抜粋 =

矛盾した話 | note architects
2020.07.03
矛盾している

店構えは、相反する要素が複雑にせめぎ合っている部分です。

例えば街との繋がり方。美容室の場合は、お客さんはカット中の姿を見られないように配慮して、街から見えない店構えにするという考え方があります。一方で、お店の様子が外から見えるようにしたい考え方もあったり。

1対1で対応するような店舗の場合、密室のようなつくりでは特に女性客は不安を感じるなど、プライバシーとセキュリティーの問題も対立しています。
オープンか、クローズか相反する要素を、お店の方の考えを伺いながらバランスを見て形を決めています。

繋がりの度合いを調整し、店構えはオープンだけど奥は見通せなかったり、カット台の向きを外から見えない方向にしたり、窓の範囲を絞ったり、繋がり方に合った最適な手法を選択します。

[データセットの項目]
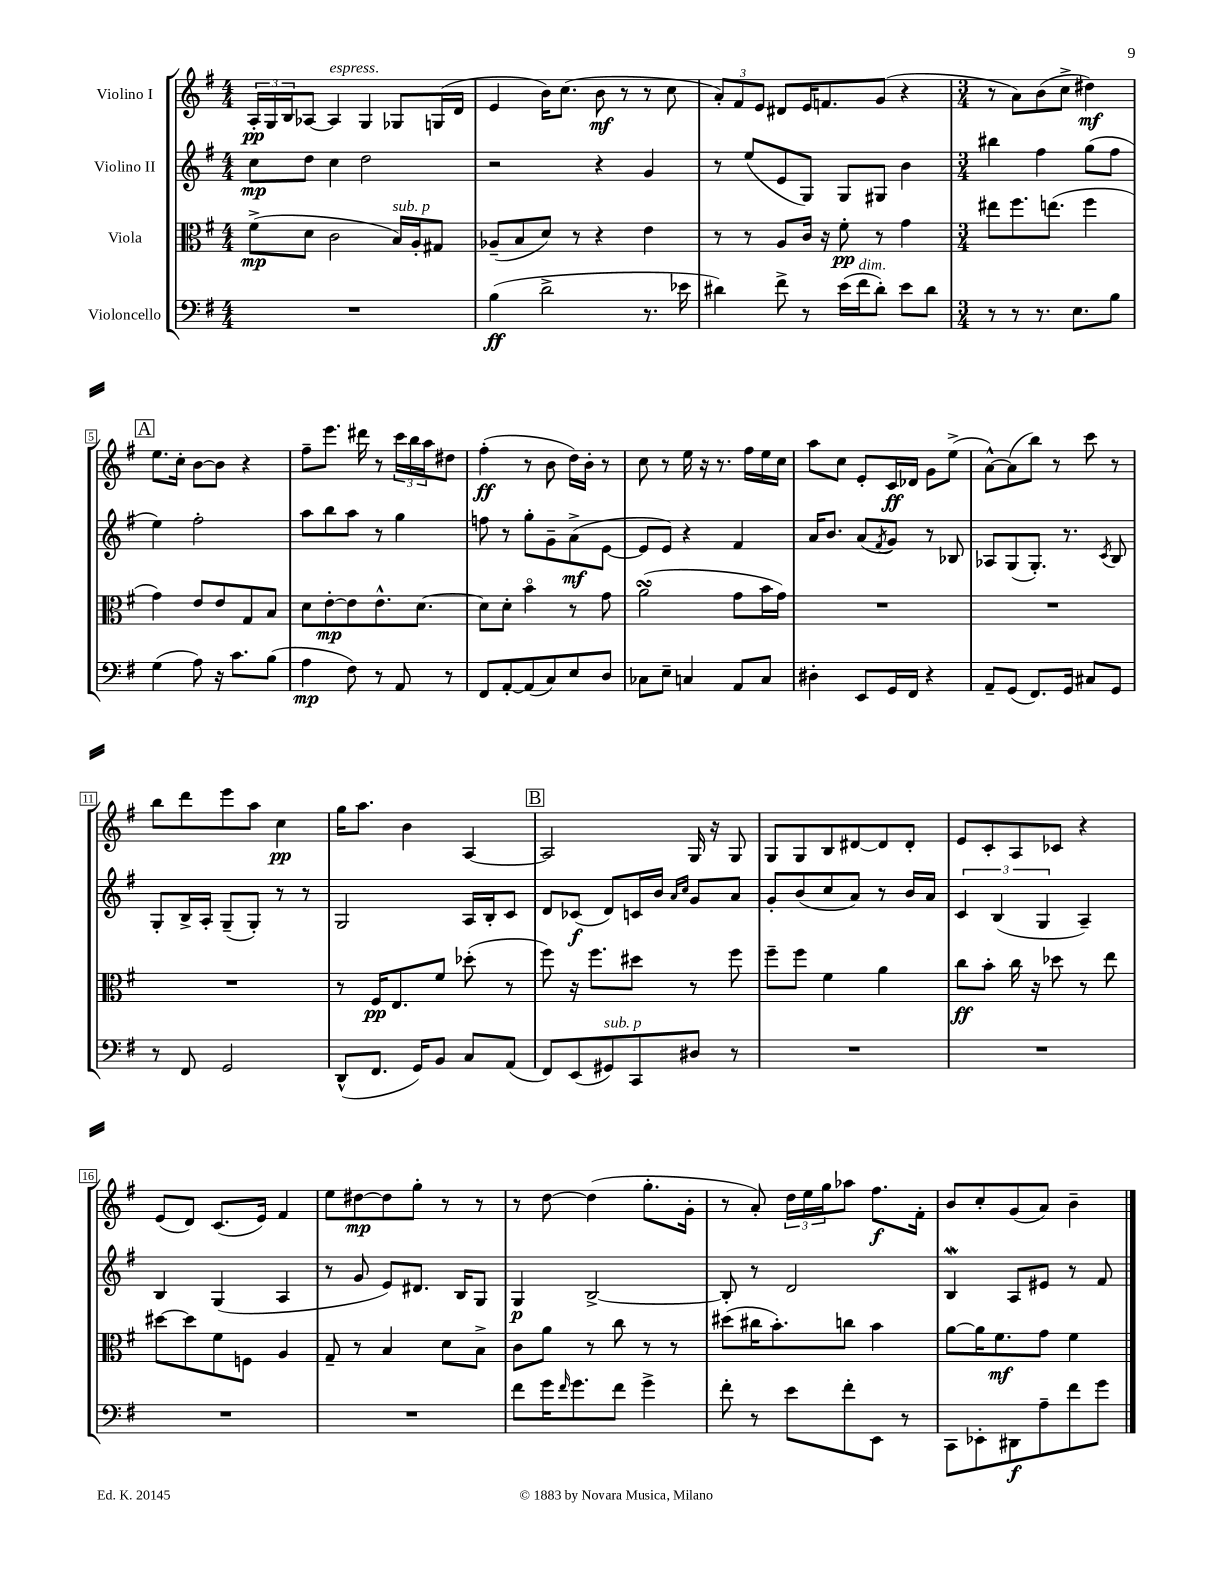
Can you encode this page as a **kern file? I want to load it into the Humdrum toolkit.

**kern	**kern	**kern	**kern
*staff4	*staff3	*staff2	*staff1
*clefF4	*clefC3	*clefG2	*clefG2
*k[f#]	*k[f#]	*k[f#]	*k[f#]
*M4/4	*M4/4	*M4/4	*M4/4
1r	(8f#^	8cc	24A'
.	.	.	24G
.	.	.	24B
.	8d	8dd	[8A-
.	2c	4cc	4A-]
.	.	2dd	4G
.	16B)	.	8G-
.	16A'	.	.
.	8G#	.	(16G
.	.	.	16d
=	=	=	=
(4B	(8A-~	2r	4e
.	8B	.	.
2d^	8d)	.	16b)
.	.	.	(8.cc
.	8r	.	.
.	4r	4r	8b
.	.	.	8r
8.r	4e	4g	8r
.	.	.	8cc
16e-	.	.	.
=	=	=	=
4d#)	8r	8r	12a')
.	.	.	12f#
.	8r	(8ee	.
.	.	.	12e
8f#^	8A	8e	8d#
8r	16c	8G)	16e
.	16r	.	8.f
(16e	8f#'	8G	.
16f#	.	.	.
8d#')	8r	8G#	(8g
8e	4g	4b	4r
8d#	.	.	.
=	=	=	=
*M3/4	*M3/4	*M3/4	*M3/4
8r	8ee#	4bb#	8r
8r	8.ff#	.	8a)
8.r	.	4ff#	(8b
.	(8.ee	.	.
.	.	.	8cc^
8.E	.	.	.
.	4ff#	(8gg	4dd#)
8B	.	8ff#	.
=	=	=	=
(4G	4g)	4ee)	8.ee
.	.	.	16cc'
8A)	8e	2ff#'	[8b
16r	8e	.	8b]
8.c	.	.	.
.	8G	.	4r
(8B	8B	.	.
=	=	=	=
4A	8d	8aa	8ff#~
.	[8e'	8bb	8.eee
8F#)	8e]	8aa	.
.	.	.	16ddd#
8r	8.e^^	8r	8r
8AA	.	4gg	24ccc
.	.	.	24bb
.	[8.d	.	.
.	.	.	24aa
8r	.	.	8dd#
=	=	=	=
8FF#	8d]	8ff	(4ff#'
[8AA'	8d'	8r	.
(8AA]	4bo	8gg'	8r
8C)	.	8g~	8b
8E	8r	(8a^	16dd)
.	.	.	16b'
8D	8g	[8e	8r
=	=	=	=
8C-	(2a	8e]	8cc
8E~	.	8e)	8r
4C	.	4r	16ee
.	.	.	16r
.	.	.	8.r
8AA	8g	4f#	.
.	.	.	16ff#
8C	16b	.	16ee
.	16g)	.	16cc
=	=	=	=
4D#'	2.r	16a	8aa
.	.	8.b	.
.	.	.	8cc
8EE	.	(8a	8e'
.	.	8qf#	.
16GG	.	8g)	16c
16FF#	.	.	16d-
4r	.	8r	8g
.	.	8B-	(8ee^
=	=	=	=
8AA~	2.r	8A-	[8a^^)
(8GG	.	(8G	(8a]
8.FF#)	.	8.G')	8bb)
.	.	.	8r
16GG	.	8.r	.
8C#	.	.	8ccc
.	.	8qc	.
8GG	.	8B	8r
=	=	=	=
8r	2.r	8G'	8bb
8FF#	.	16B^	8ddd
.	.	16A'	.
2GG	.	(8G~	8eee
.	.	8G')	8aa
.	.	8r	4cc
.	.	8r	.
=	=	=	=
(8DD^^	8r	2G	16gg
.	.	.	8.aa
8.FF#	16F#	.	.
.	8.E	.	.
.	.	.	4b
16GG)	.	.	.
8BB	8f#	.	.
8C	(8dd-'	16A	[4A
.	.	16B'	.
(8AA	8r	8c	.
=	=	=	=
8FF#)	8ff#)	8d	2A]
(8EE	16r	(8c-	.
.	8.ff#	.	.
8GG#)	.	8d)	.
8CC	8dd#	16c	.
.	.	16b	.
.	.	16qqa	.
.	.	16qqcc	.
8D#	8r	8g	16G
.	.	.	16r
8r	8ff#	8a	8G
=	=	=	=
2.r	8ff#~	8g'	8G
.	8ff#	(8b	8G
.	4f#	8cc	8B
.	.	8a)	[8d#
.	4a	8r	8d#]
.	.	16b	8d#'
.	.	16a	.
=	=	=	=
2.r	8cc	6c	8e
.	8b'	.	8c'
.	.	(6B	.
.	16cc	.	8A
.	16r	.	.
.	.	6G	.
.	8dd-	.	8c-
.	8r	4A~)	4r
.	8ee	.	.
=	=	=	=
2.r	[8dd#	4B	(8e
.	8dd#]	.	8d)
.	8f#	(4G	(8.c
.	8F	.	.
.	.	.	16e)
.	4A	4A	4f#
=	=	=	=
2.r	8G~	8r	8ee
.	8r	8g	[8dd#
.	4B	8e)	8dd#]
.	.	8.d#	8gg'
.	8d	.	8r
.	.	16B	.
.	8B^	8G	8r
=	=	=	=
8f#	8c	4G	8r
16g	8a	.	[8dd
16qqf#	.	.	.
8.g	.	.	.
.	8r	[2B^	(4dd]
8f#	8cc	.	.
4g^	8r	.	8.gg'
.	8r	.	.
.	.	.	16g'
=	=	=	=
8f#'	(8dd#	8B']	8r
8r	16cc#	8r	8a')
.	8.b')	.	.
8e	.	2d	24dd
.	.	.	24ee
.	.	.	24gg
8f#'	8cc	.	8aa-
8EE	4b	.	8.ff#
8r	.	.	.
.	.	.	16f#'
=	=	=	=
8CC	[8a	4B	8b
8EE-'	16a]	.	8cc'
.	8.f#	.	.
8DD#	.	8A	(8g
8A~	8g	8e#	8a)
8f#	4f#	8r	4b~
8g	.	8f#	.
==	==	==	==
*-	*-	*-	*-
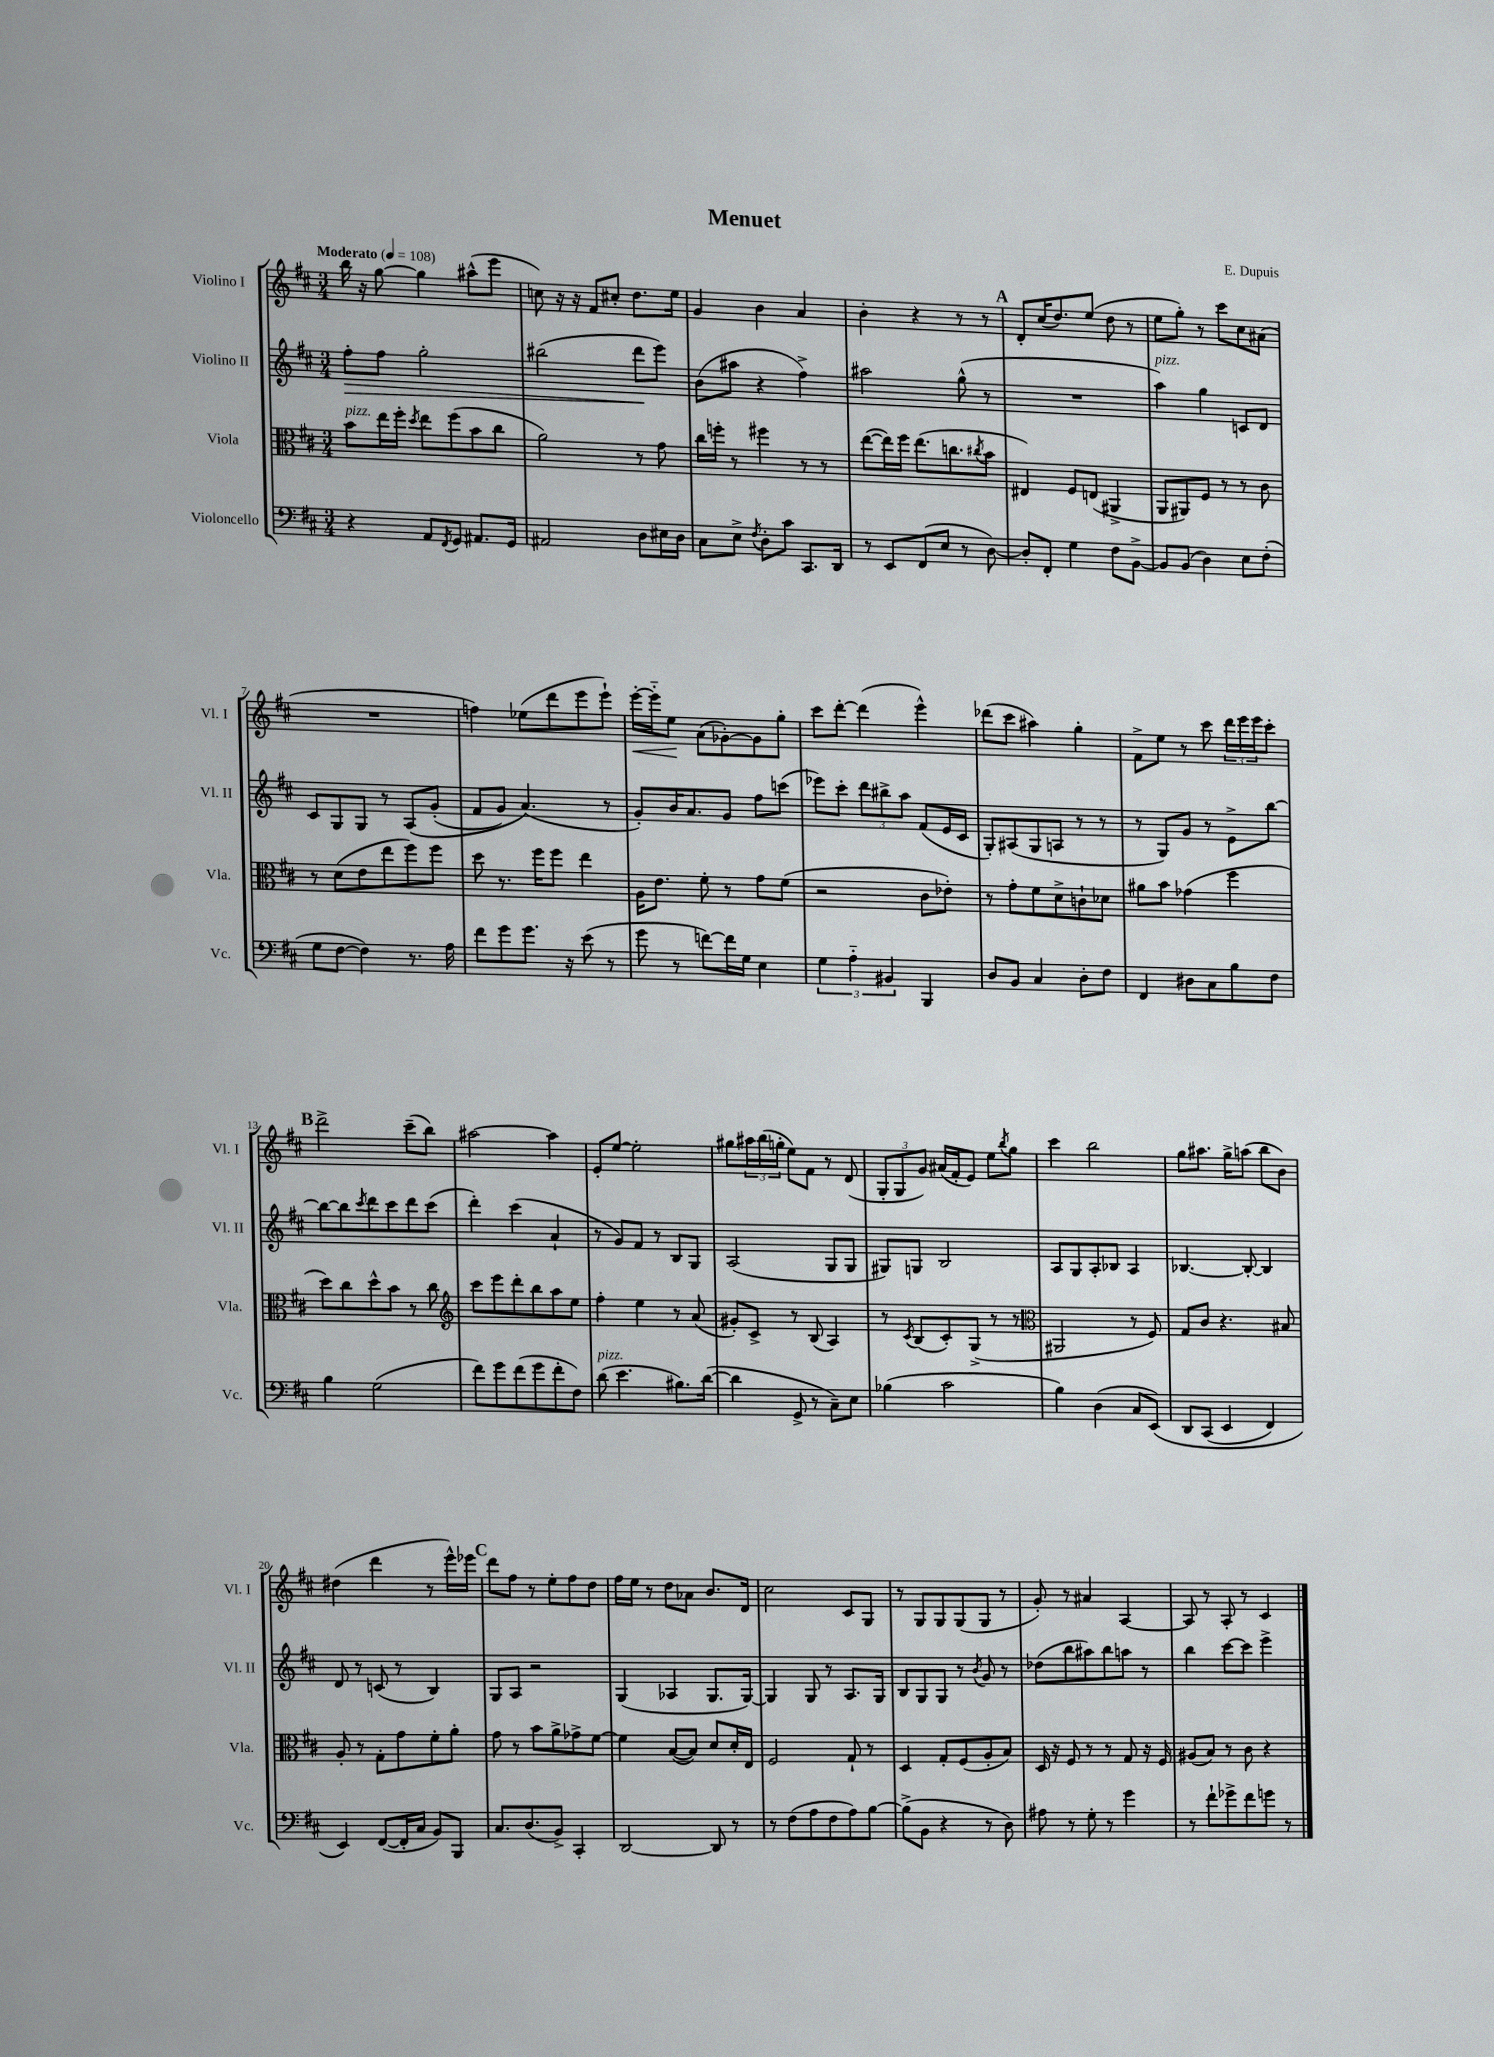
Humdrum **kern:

**kern	**kern	**kern	**kern
*staff4	*staff3	*staff2	*staff1
*clefF4	*clefC3	*clefG2	*clefG2
*k[f#c#]	*k[f#c#]	*k[f#c#]	*k[f#c#]
*M3/4	*M3/4	*M3/4	*M3/4
*MM108	*MM108	*MM108	*MM108
4r	8b\L	8ff#'\L	16bb\
.	.	.	16r
.	16ee\L	8ff#\J	[8gg\
.	16ff#'\JJ	.	.
.	8qdd/	.	.
8AA/L	8ee\L	2gg'\	4gg\]
8qFF#/	.	.	.
8GG/J	(8ff#\	.	.
8.AA#/L	8b\	.	(8aa#^^\L
.	8cc#\J	.	8eee\J
16GG/Jk	.	.	.
=	=	=	=
2AA#/	2a\)	(2bb#\	8cc\)
.	.	.	16r
.	.	.	16r
.	.	.	8f#/L
.	.	.	8cc#'/J
8D\L	8r	8ddd\L	8.dd\L
16E#\L	8g\	8eee\J)	.
16D\JJ	.	.	16ee\Jk
=	=	=	=
8C#\L	16cc#\LL	(8b\L	4g/
.	16ff'\JJ	.	.
8E^\J	8r	8aa#\J	.
8qF#/	.	.	.
8D'\L	4ff#\	4r	4b\
8c#\J	.	.	.
8.CC#/L	8r	4ff#^\)	4a/
.	8r	.	.
16DD/Jk	.	.	.
=	=	=	=
8r	([8ee\L	2aa#\	4b'\
8EE/L	16ee\]L)	.	.
.	16ff#\JJ	.	.
(8FF#/	(8.ee\L	.	4r
8E/J	.	.	.
.	8.cc\	.	.
8r	.	(8gg^^\	8r
.	8qcc#/	.	.
[8D\)	8b\J	8r	8r
=	=	=	=
8D'/]L	4E#/)	2.r	8d'/L
8FF#'/J	.	.	(16cc#/K
.	.	.	8.dd/)
4G\	8F#/L	.	.
.	(8E/J	.	(8ee/J
8F#\L	4AA#^/	.	8dd\
[8BB^\J	.	.	8r
=	=	=	=
8BB/]L	8AA/L	4aa\)	8ee\L
(8BB/J	8AA#/)	.	8gg'\J)
4D\)	8F#/J	4gg\	8r
.	8r	.	8ccc#\L
8E\L	8r	8c/L	8cc#\
(8F#'\J	8c#\	8d/J	(8a#\J
=	=	=	=
8G\L	8r	8c#/L	2.r
[8F#\J	(8d\L	8G/	.
4F#\])	8e\	8G/J	.
.	8ee\	8r	.
8.r	8ff#\)	&(8A/L	.
.	8ff#\J	(8g'/J	.
16A\	.	.	.
=	=	=	=
8f#\L	8dd\	8f#/L	4ff\)
8g\	8.r	8g/J)	.
8.g\J	.	(4.a/&)	(8ee-\L
.	16ff#\LK	.	.
.	8ff#\J	.	8ddd\
16r	.	.	.
(8e\	4ee\	.	8eee\
8r	.	8r	8eee`\J)
=	=	=	=
8g\	16A\LK	8g'/L)	[16eee'\LL
.	8.e\J	.	16eee'~\]J
8r	.	16b/K	8ee\J
.	.	8.a/	.
[8f\L)	8f#'\	.	(8a\L
16f\]L	8r	8g/J	[8g-'\)
16G\JJ	.	.	.
4E\	8g\L	8ff#\L	8g-\]
.	(8f#\J	(8ccc\J	8gg'\J
=	=	=	=
6G\	2r	8eee-\L)	8ccc#\L
.	.	8ccc#'\J	[8ddd'\J
6A'~\	.	.	.
.	.	12ddd\L	(4ddd\]
6BB#/	.	12bb#^\	.
.	.	12aa\J	.
4BBB/	8c#\L	(8f#/L	4eee^^\)
.	8e-'\J)	16e/L	.
.	.	16c#/JJ	.
=	=	=	=
8D/L	8r	8G'/L)	(8ddd-\L
8BB/J	8g'\L	(8A#/	8ccc#\J
4C#/	8f#\	8G/	4aa#\)
.	8d^\	8A/J	.
8D'\L	8c`\	8r	4gg'\
8F#\J	8d-\J	8r	.
=	=	=	=
4FF#/	8a#\L	8r	8f#^\L
.	8b\J	8G/L)	8ee\J
8D#\L	(4g-\	8g/J	8r
8C#\	.	8r	8ccc#\
8B\	4ff#\	8e^\L	24ddd\LL
.	.	.	24eee\
.	.	.	24eee\J
8F#\J	.	[8bb\J	8ccc#'\J
=	=	=	=
4B\	8dd\L)	8bb\_L	2ddd^\
.	8cc#\	8bb\]	.
.	.	8qccc#/	.
(2G\	8dd^^\	8ddd\	.
.	8b\J	8ccc#\	.
.	8r	8ddd\	(8ccc#~\L
.	8cc#\	(8ccc#\J	8bb\J)
=	=	=	=
*	*clefG2	*	*
8f#\L)	8ccc#\L	4ddd'\)	[2aa#\
8g\	8eee\	.	.
(8f#\	8ddd'\	(4ccc#\	.
8g\	8bb\	.	.
8f#'\	8aa\	4a`/	4aa#\]
8F#\J)	8ee\J	.	.
=	=	=	=
(8d\	4ff#'\	8r	8e'/L
4.e\	.	8g/L)	[8ee/J
.	4ee\	8f#/J	2ee'\]
.	.	8r	.
8.B#\L)	8r	8B/L	.
.	(8a/	8G/J	.
([16d\Jk	.	.	.
=	=	=	=
4d\]	8g#'/L)	(2A/	8gg#\L
.	8c#^/J	.	24aa#\L
.	.	.	(24bb\
.	.	.	24gg'\JJ
8GG^/	8r	.	8ee\L)
8r	(8B/	.	8f#\J
8C#~\L)	4A/)	8G/L	8r
8E\J	.	8G/J	(8d/
=	=	=	=
(4B-\	8r	8G#/L)	12G'/L
.	.	.	12G/
.	8qc#/	.	.
.	(8B/L	8G/J	.
.	.	.	12g/J)
2c#\	8c#'/)	2B/	(16a#/LL
.	.	.	16f#'/J
.	(8G^/J	.	8e/J)
.	8r	.	8ee\L
.	.	.	8qbb/
.	8r	.	8gg\J
=	=	=	=
*	*clefC3	*	*
4B\)	2AA#/	8A/L	4ccc#\
.	.	8G/	.
(4D\	.	8A'/	2bb\
.	.	8B-/J	.
8C#/L	8r	4A/	.
&(8EE/J)	8F#/)	.	.
=	=	=	=
8DD/L	8G/L	[4.B-/	8gg\L
(8CC#/J	8c#/J	.	8.aa#\J
4EE/	4.r	.	.
.	.	.	16gg^\LK
.	.	8B-'/_	(8aa\J
4FF#/)	.	4B-/]	8bb\L
.	8B#/	.	8b\J)
=	=	=	=
4EE/&)	8A'/	8d/	(4dd#\
.	8r	8r	.
([8FF#/L	8G'\L	(8c/	4ddd\
16FF#'/]L	8g\	8r	.
16C#/JJ	.	.	.
8BB/L)	8f#'\	4B/)	8r
8BBB/J	8a'\J	.	16eee^^\LL)
.	.	.	16eee-\JJ
=	=	=	=
8.C#/L	8g\	8G/L	8ddd\L
.	8r	8A/J	8ff#\J
(8.D/	.	.	.
.	8b\L	2r	8r
8BB^/J)	8a^\	.	8ee'\L
4CC#'/	8g-^\	.	8ff#\
.	[8f#\J	.	8dd\J
=	=	=	=
[2DD/	4f#\]	(4G/	16ff#\LL
.	.	.	16ee\JJ
.	.	.	8r
.	([8B/L	4A-/	8dd\L
.	8B/]J)	.	8a-\J
8DD/]	8d/L	8.G/L	8.b/L
8r	16d'/L	.	.
.	16E/JJ	[16G/Jk)	16d/Jk
=	=	=	=
8r	2F#/	4G/]	2cc#\
(8F#\L	.	.	.
8A\	.	8G/	.
8F#\	.	8r	.
8A\)	8G`/	8.A/L	8c#/L
[8B\J	8r	.	8G/J
.	.	16G/Jk	.
=	=	=	=
(8B^\]L	4D/	8B/L	8r
8BB\J	.	8G/	8G/L
4r	8G'/L	8G/J	8G/
.	(8F#/	8r	(8G/
.	.	8qb/	.
8r	8A'/	8g/	8G/J
8D\)	8B/J)	8r	8r
=	=	=	=
8A#\	16D/	(8dd-\L	8g'/)
.	16r	.	.
8r	8F#/	8bb\	8r
8G'\	8r	8aa#\)	4a#/
8r	8r	8bb\	.
4g\	8G/	8aa\J	[4A/
.	16r	8r	.
.	16F#/	.	.
=	=	=	=
8r	(8A#/L	4bb\	8A/]
8f#`\L	8B/J)	.	8r
8g-^\	8r	[8ccc#\L	8A'/
8f#\	8c#\	8ccc#\]J	8r
8g\J	4r	4eee^\	4c#/
8r	.	.	.
==	==	==	==
*-	*-	*-	*-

課題の内容 = 店構えについての抜粋によると、美容室で街から見えない店構えにするという考え方は、何に配慮したものか。

回答 = お客さんがカット中の姿を見られないようにするための配慮である。